In closing, I would like to add that in researching this article I had the pleasure of meeting Tyrone’s younger brother Eddie (his photo is on the lower right of Tyrone’s image with Angel Wings). Eddie was very instrumental in making this article on Tyrone possible. We had many conversations coast-to-coast, California to Philadelphia, and he gave me some excellent information. One thing that I didn’t know is that Tyrone was actually a converted southpaw. Another interesting item was that Everett and his brothers Mike and Eddie all hung out together in South Philly with other well know boxers such as, just to name two, Matthew Saad Muhammad and Jeff Chandler; they were all the best of friends in and out of the boxing gym.

Everett was an amazing talent who undoubtedly was destined to become a world champion, but on May 26, 1977, he was tragically shot and died at the age of 24. 

Tyrone Everett is peacefully at rest and is buried next to his mother, Doris Everett, at Eden Cemetery in Collingdale, Pennsylvania.

4 thoughts on “Tyrone Everett

  1. Another great article from dmboxing.com!

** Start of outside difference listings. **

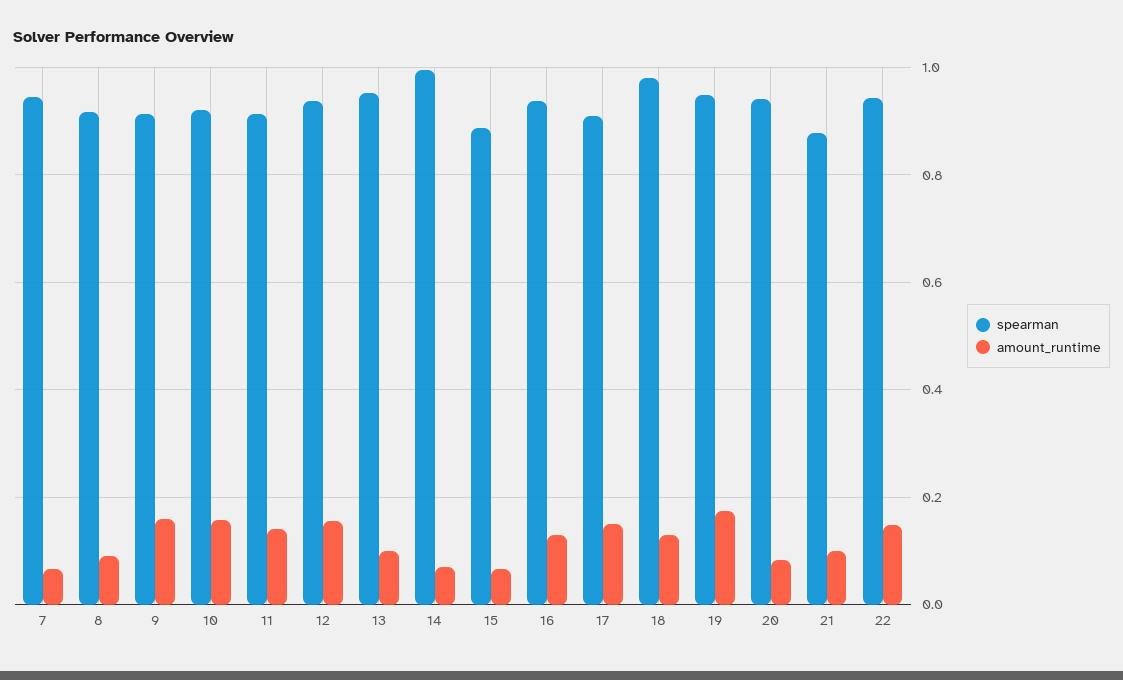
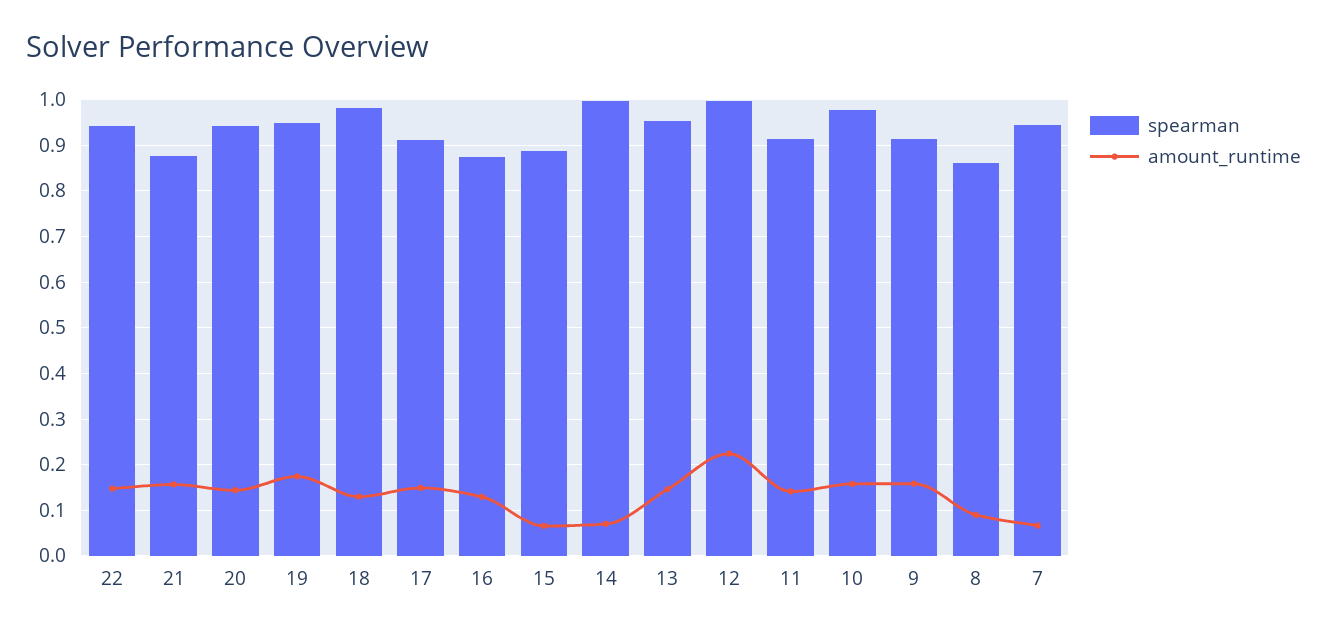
  {
    "spearman": {
      "7": 0.94,
-     "8": 0.92,
+     "8": 0.86,
      "9": 0.92,
-     "10": 0.92,
+     "10": 0.98,
      "11": 0.92,
-     "12": 0.94,
+     "12": 1,
      "13": 0.96,
      "14": 1,
      "15": 0.88,
-     "16": 0.94,
+     "16": 0.88,
      "17": 0.92,
      "18": 0.98,
      "19": 0.94,
      "20": 0.94,
      "21": 0.88,
      "22": 0.94
    },
    "amount_runtime": {
      "7": 0.06,
      "8": 0.1,
      "9": 0.16,
      "10": 0.16,
      "11": 0.14,
-     "12": 0.16,
+     "12": 0.22,
-     "13": 0.1,
+     "13": 0.14,
      "14": 0.08,
      "15": 0.06,
      "16": 0.12,
      "17": 0.14,
      "18": 0.14,
      "19": 0.18,
-     "20": 0.08,
+     "20": 0.14,
-     "21": 0.1,
+     "21": 0.16,
      "22": 0.14
    }
  }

When I was a kid in the 70’s and 80’s ring magazine would feature a story on one if the older fighters. They vf were always very informative and made the fighters seem real to me. This article does the same thing for me. Great work!

  2. Great article and great comment Joel Foose! I first heard of his Escalara fight in a solid boxing group and watched it. Hell of a fighter!

  3. I used to train at Billy Newman’s when I came in early one day to wait for my trainer Freddy Gilbert. Billy Newman’s went back to the days of Jack Johnson, located smack-dab in the middle of the red light district called the Tenderloin District on Hyatt and Leavenworth. Sitting on the bleachers you could feel the ghosts of days gone by with the 2 original rings on the main floor and an assortment of bags from regular to huge. There was also a ring in a room leading downstairs where Johnny “Carnation Kid” Vtali ran.
    On this particular day I heard the speed bag rattling off a steady sound of rythm that illustrated the person hitting that bag had a great talent for it. 1,2,3,4 rounds straight through the 1 minute rest period , not a single miss. It made me think, “Who the hell is that down there?” As I walked down the old steps to the bottom of the gym, halfway into his 5th round was a sweat drenched black fighter looking like a middleweight with extra wide shoulders and a thin waist whose hands were a blur, steadily, machine-like hands, pounding away at that small speed-bag. On the back of shirt were the words in bold blue ink, ” Mean Machine.” It was Tyrone Everret, getting ready for a 10 rounder against a fighter who was making some noise in the Bay Area boxing world, Ray Lunny lll. Ray was better off finding someone else to leap over as Tyrone dropped him in the 1st round and gave him an old Philly beat down for the remainder of the fight.